§ **Goal of the exercise**
Copy each line below as written, but skip the pictures.

(Dataset entries)
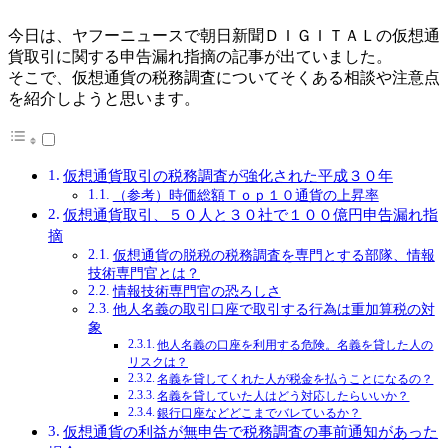
今日は、ヤフーニュースで朝日新聞ＤＩＧＩＴＡＬの仮想通
貨取引に関する申告漏れ指摘の記事が出ていました。
そこで、仮想通貨の税務調査についてそくある相談や注意点
を紹介しようと思います。
仮想通貨取引の税務調査が強化された平成３０年
（参考）時価総額Ｔｏｐ１０通貨の上昇率
仮想通貨取引、５０人と３０社で１００億円申告漏れ指
摘
仮想通貨の脱税の税務調査を専門とする部隊、情報
技術専門官とは？
情報技術専門官の恐ろしさ
他人名義の取引口座で取引する行為は重加算税の対
象
他人名義の口座を利用する危険。名義を貸した人の
リスクは？
名義を貸してくれた人が税金を払うことになるの？
名義を貸していた人はどう対応したらいいか？
銀行口座などどこまでバレているか？
仮想通貨の利益が無申告で税務調査の事前通知があった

§ **Response to the exercise**
今日は、ヤフーニュースで朝日新聞ＤＩＧＩＴＡＬの仮想通
貨取引に関する申告漏れ指摘の記事が出ていました。
そこで、仮想通貨の税務調査についてそくある相談や注意点
を紹介しようと思います。
仮想通貨取引の税務調査が強化された平成３０年
（参考）時価総額Ｔｏｐ１０通貨の上昇率
仮想通貨取引、５０人と３０社で１００億円申告漏れ指
摘
仮想通貨の脱税の税務調査を専門とする部隊、情報
技術専門官とは？
情報技術専門官の恐ろしさ
他人名義の取引口座で取引する行為は重加算税の対
象
他人名義の口座を利用する危険。名義を貸した人の
リスクは？
名義を貸してくれた人が税金を払うことになるの？
名義を貸していた人はどう対応したらいいか？
銀行口座などどこまでバレているか？
仮想通貨の利益が無申告で税務調査の事前通知があった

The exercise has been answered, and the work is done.